Written by on 12th April 2022

More people are worried about their finances than about catching COVID-19, according to new research.

Almost four in 10 people (38%) are worried about their finances – up from 32% in January and the highest since the beginning of the coronavirus pandemic.
Some 33% are concerned about getting COVID-19 – down from 40% in January.
The research is from University College London’s COVID-19 Social Study, which is based on the opinions of 28,495 people between 21 March and 27 March in the UK.

The researchers also found that just 56% of people felt in control of their finances in March, compared to 63% in October, with working age adults twice as likely as older people to be concerned.
Some 49% said they felt in control of their mental health, compared with 54% six months ago, with the number of people reporting symptoms of anxiety and depression at its highest level for 11 months.

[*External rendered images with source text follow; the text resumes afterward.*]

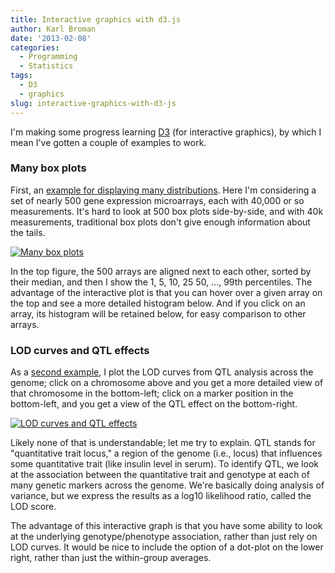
 ```yaml
---
title: Interactive graphics with d3.js
author: Karl Broman
date: '2013-02-08'
categories:
  - Programming
  - Statistics
tags:
  - D3
  - graphics
slug: interactive-graphics-with-d3-js
---
```


I'm making some progress learning [D3](https://d3js.org) (for interactive graphics), by which I mean I've gotten a couple of examples to work.

### Many box plots

First, an [example for displaying many distributions](https://www.biostat.wisc.edu/~kbroman/D3/manyboxplots).  Here I'm considering a set of nearly 500 gene expression microarrays, each with 40,000 or so measurements.  It's hard to look at 500 box plots side-by-side, and with 40k measurements, traditional box plots don't give enough information about the tails.

[![Many box plots](https://kbroman.files.wordpress.com/2013/02/manyboxplots.png)](https://www.biostat.wisc.edu/~kbroman/D3/manyboxplots)

In the top figure, the 500 arrays are aligned next to each other, sorted by their median, and then I show the 1, 5, 10, 25 50, ..., 99th percentiles.  The advantage of the interactive plot is that you can hover over a given array on the top and see a more detailed histogram below.  And if you click on an array, its histogram will be retained below, for easy comparison to other arrays.

### LOD curves and QTL effects

As a [second example](https://www.biostat.wisc.edu/~kbroman/D3/lod_and_effect), I plot the LOD curves from QTL analysis across the genome; click on a chromosome above and you get a more detailed view of that chromosome in the bottom-left; click on a marker position in the bottom-left, and you get a view of the QTL effect on the bottom-right.

[![LOD curves and QTL effects](https://kbroman.files.wordpress.com/2013/02/lod_and_effect1.png)](https://www.biostat.wisc.edu/~kbroman/D3/lod_and_effect)

Likely none of that is understandable; let me try to explain.  QTL stands for "quantitative trait locus," a region of the genome (i.e., locus) that influences some quantitative trait (like insulin level in serum).  To identify QTL, we look at the association between the quantitative trait and genotype at each of many genetic markers across the genome.  We're basically doing analysis of variance, but we express the results as a log10 likelihood ratio, called the LOD score.

The advantage of this interactive graph is that you have some ability to look at the underlying genotype/phenotype association, rather than just rely on LOD curves.  It would be nice to include the option of a dot-plot on the lower right, rather than just the within-group averages.
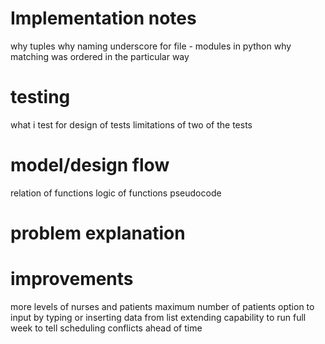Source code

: # Implementation notes
why tuples
why naming underscore for file - modules in python
why matching was ordered in the particular way

# testing
what i test for 
design of tests
limitations of two of the tests 

# model/design flow
relation of functions
logic of functions 
pseudocode 

# problem explanation

# improvements
more levels of nurses and patients
maximum number of patients
option to input by typing or inserting data from list
extending capability to run full week to tell scheduling conflicts ahead of time 
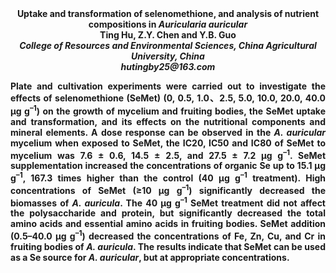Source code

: <center><strong>Uptake and transformation of selenomethione, and analysis of nutrient
compositions in <i>Auricularia auricular<strong></i>

<center><strong>Ting Hu</strong>, Z.Y. Chen and Y.B. Guo

<center><i>College of Resources and
Environmental Sciences, China Agricultural University, China</i>

<center><i>hutingby25@163.com</i>

<p style="text-align:justify">Plate and cultivation experiments were carried out to investigate the
effects of selenomethione (SeMet) (0, 0.5, 1.0、2.5, 5.0, 10.0, 20.0,
40.0 μg g<sup>–1</sup>) on the growth of mycelium and fruiting bodies, the SeMet
uptake and transformation, and its effects on the nutritional components
and mineral elements. A dose response can be observed in the <i>A.
auricular</i> mycelium when exposed to SeMet, the IC20, IC50 and IC80 of
SeMet to mycelium was 7.6 ± 0.6, 14.5 ± 2.5, and 27.5 ± 7.2 μg g<sup>–1</sup>.
SeMet supplementation increased the concentrations of organic Se up to
15.1 μg g<sup>–1</sup>, 167.3 times
higher than the control (40 μg g<sup>–1</sup> treatment). High concentrations of
SeMet (≥10 μg g<sup>–1</sup>) significantly decreased the biomasses of <i>A.
auricula</i>. The 40 μg g<sup>–1</sup> SeMet treatment did not affect the
polysaccharide and protein, but significantly decreased the total amino
acids and essential amino acids in fruiting bodies. SeMet addition
(0.5–40.0 μg g<sup>–1</sup>) decreased the concentrations of Fe, Zn, Cu, and Cr
in fruiting bodies of <i>A. auricula</i>. The results indicate that SeMet can
be used as a Se source for <i>A. auricular</i>, but at appropriate
concentrations.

“New psychological stressors”
Lead author Dr Daisy Fancourt, from UCL’s Institute of Epidemiology and Health Care, said: “These findings could suggest that our return to more ‘normal’ living has not had all the mental health benefits that people necessarily expected.
“But it is also notable that the last few months have seen a cost of living crisis emerge.
“Concerns about money have been increasing, with people now more concerned about finances than about COVID-19.
“This suggests that new psychological stressors are becoming dominant for individuals.”
Dr Fancourt said the significant drop in concern about catching the virus comes at the same time as a fall in the number of people following advice to wear face coverings, socially distance, and take COVID tests.
“Nevertheless, it is important to remember that the number of COVID cases, hospitalisations and deaths remains equivalent or higher than in January 2022, meaning that the overall situation remains unchanged despite the shift in attitude.”
The study is funded by the Nuffield Foundation, UK Research and Innovation, and Wellcome.